Funding is derived from the federal Sport Fish Restoration program. No state tax dollars are used for this activity, he said. Rather, “this is a user-pay, user-benefit program.”
The structures were placed across two sites. Seventy-five structures were placed in about nine to eleven feet of water at one, with 50 placed in about six to seven feet of water at another.
A downloadable Google Earth file identifying just where they are is available by contacting the Ohio division of wildlife at 330-644-2293.
A giant Minnesota flathead catfish.
And speaking of fish, anglers in two states recently caught some giant ones.
In Minnesota, according to the Department of Natural resources, an angler tied his own state record in the catch and release category for flathead catfish with a 49 incher.

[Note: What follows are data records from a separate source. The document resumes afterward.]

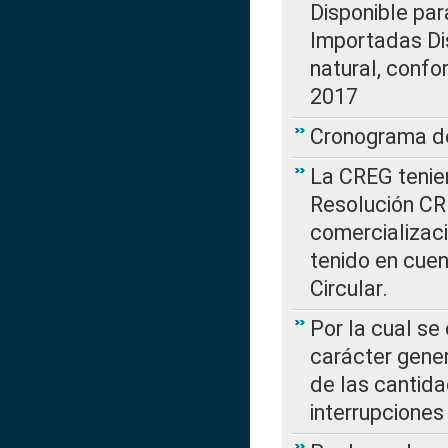
Disponible par
Importadas Di
natural, confo
2017
Cronograma de
La CREG tenien
Resolución CR
comercializaci
tenido en cuen
Circular.
Por la cual se
carácter gener
de las cantida
interrupcione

The fish, caught on 100-pound test line, had a girth of 33-1/2 inches. It came from the Minnesota River.
The angler who caught it, Jake Robinson, offered advice to others pursuing big flatheads.
“I have 11 years of targeting flathead cats and suggest to new anglers to stay on the move every 20 minutes if you don’t get a bite,” Robinson said.
Maryland’s new record white catfish.
And meanwhile, in Maryland, an angler recently set a new state record for nontidal white catfish. Jacob Vosburgh caught the fish recorded at 8.27 pounds in the southern Potomac River. It was 23 inches long. He caught it on bloodworms.
Audubon Society of Western Pennsylvania confirms that the eaglet in the Hays bald eagle nest has fledged and was seen flying on its own.
The nest experienced problems early on. It collapsed during a February storm.
The eagles re-nested, however, and produced the eaglet. According to Audubon officials, it will continue to return to the nest and the parents will continue to provide it with food during a “transition” time when the eaglet practices flying and learns to survive on its own.
Then, the parents will drive it from the nest in preparation for next year’s breeding season.
And as for the two eaglets in the Harmar nest, they’re currently “branching,” or moving around in the tree branches around the nest. It’s expected that they will take their first flights within the next two weeks.
Pennsylvania hunters and trappers can buy their 2017-18 licenses starting today.
The licenses become valid July 1.
Sportsmen will notice some changes.
Prices aren’t among them. They remain the same as last year.
But hunters and trappers won’t get a digest with their license this year. Instead, they’ll get a “pocket-guide” that contains general hunting regulations, hunting hours, fluorescent orange requirements, a map of wildlife management units, and season dates and bag limits.
A full digest can be found online at www.pgc.state.pa.us.
Those who want a complete printed digest can get one. But that will cost $6.
That’s meant to save the commission money.
Another change is that adult and senior hunters – including those with lifetime licenses — who want to chase stocked pheasants this fall will have to buy a $25 pheasant permit.
But junior hunters are exempt.
That’s meant to help offset the $4.7 million cost of the pheasant stocking program.
And as for doe licenses, they’ll be accepted by mail from state residents on July 10. Non-residents get their first crack at them, again by mail, on July 17.
First-round unsold licenses go on sale Aug. 7, and second round unsold licenses on Aug. 21.
Over-the-counter sales for licenses in wildlife management units 2B, 5C and 5D begin Aug. 8. In all other units, it’s Oct. 2.
Everyone’s probably heard of finding two white-tailed bucks tangled together by their antlers.
That happens, too, apparently. According to a story in the Duluth News Tribune, a father and son team out hunting shed antlers came across two bull such moose. They’d gotten locked up, then drowned as a result.
At least one of these animals was something special, too.
According to the newspaper, the rack from one will likely make the Minnesota Official Measurers record book, “Big Game Records of Minnesota.”